New York City's Israeli Day Parade kicks off

Every year some million people attend the Salute to Israel Parade, to watch colorful floats and marching bands paint the city blue and white.

NYC's Israel Day Parade  370 (photo credit: Screenshot)
NYC's Israel Day Parade 370
(photo credit: Screenshot)
New York City's annual Israeli Day Parade kicked off Sunday. Also known as the Salute to Israel Parade, the event is held each summer to celebrate the creation of the state of Israel.
David Mallach, the Managing Director of the Commission on Jewish People at UJA-Federation of New York - a supporter of the parade - believes it to be the biggest pro- Israel event in the world.
“The parade first started in 1964. During the 80’s and the 90’s the parade faced a decline in its attendance and popularity.
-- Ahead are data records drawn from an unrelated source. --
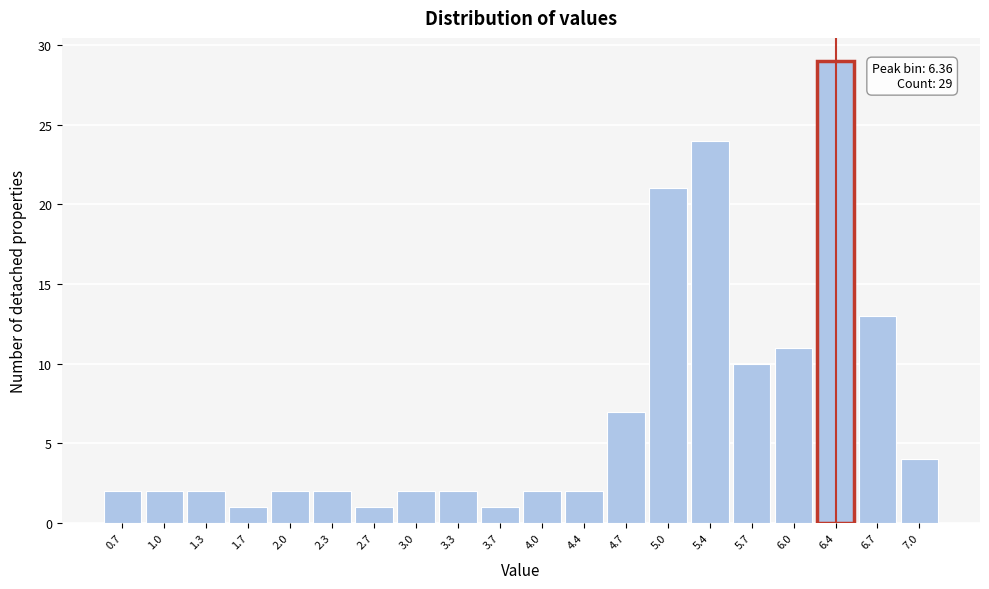

Which range on the x-axis has the tallest bar?

6.195 to 6.530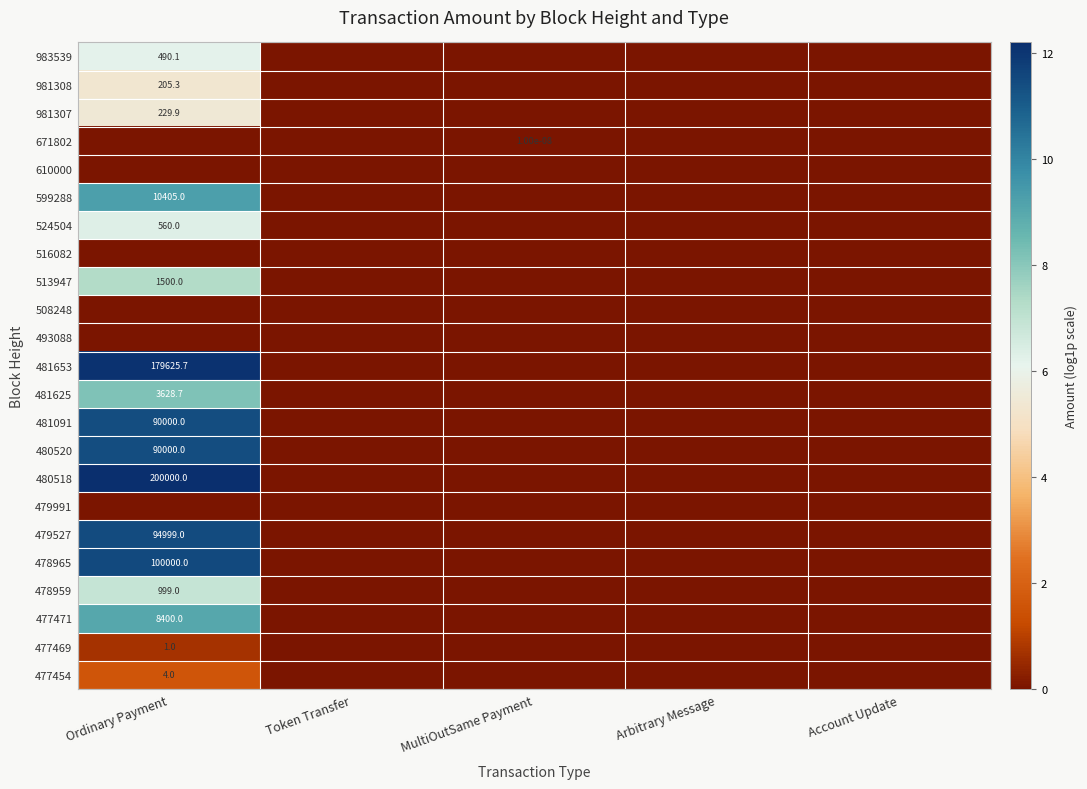

At which category does the chart reach its minimum across all series?

Token Transfer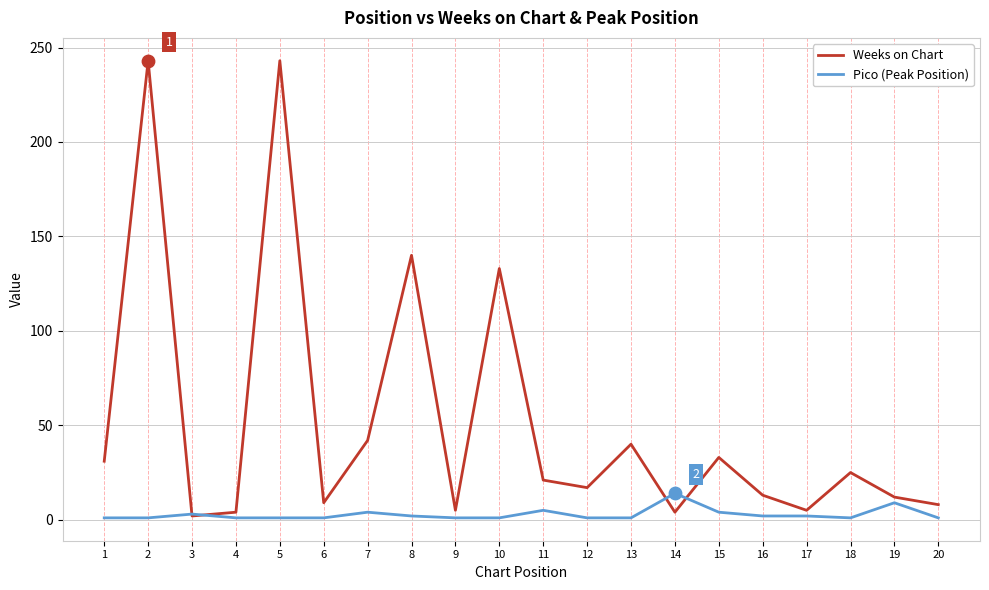

What are all the series names shown in the legend?

Weeks on Chart, Pico (Peak Position)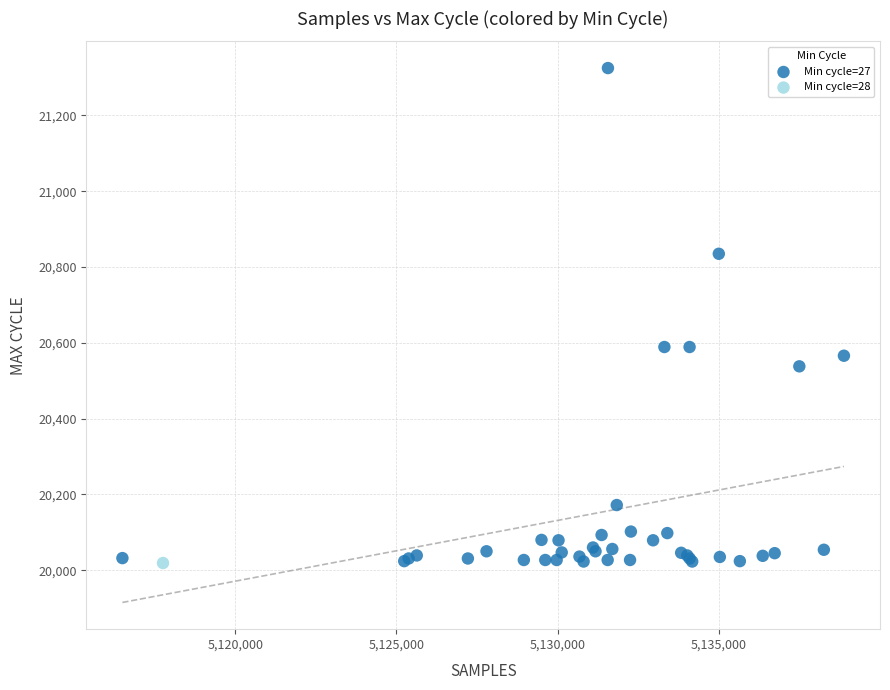

What are all the series names shown in the legend?

Min cycle=27, Min cycle=28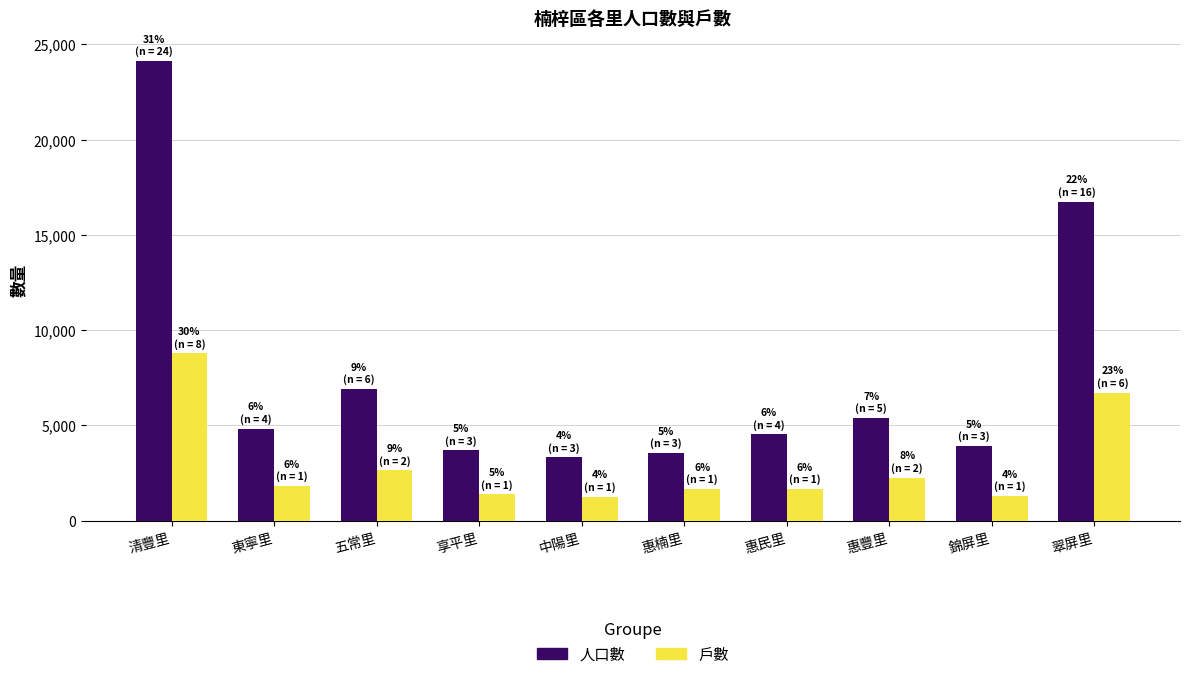

What is the difference between the 人口數 values at 惠民里 and 東寧里?

307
Only when the second Intifada started in 2000 did more Jews from around New York begin to go out to the parade and show their support for Israel," he explained.
"In a sense, Yasser Araft himself revived the Israeli parade and turned it into what we know today,” Mallach said, stressing the importance of recognizing that the biggest event in New York for the Jewish community is one that focuses on Israel.
A diverse range of people spanning all ages participate in the event, including celebrities and politicians.
The beginning of the parade is traditionally marked by the blowing of shofarot (rams horns). About a million spectators gather each year to watch some 100,000 participants paint the city blue and white with colorful floats and marching bands. According to parade organizers, it is the only Jewish event in New York that draws Jews from all religious sectors.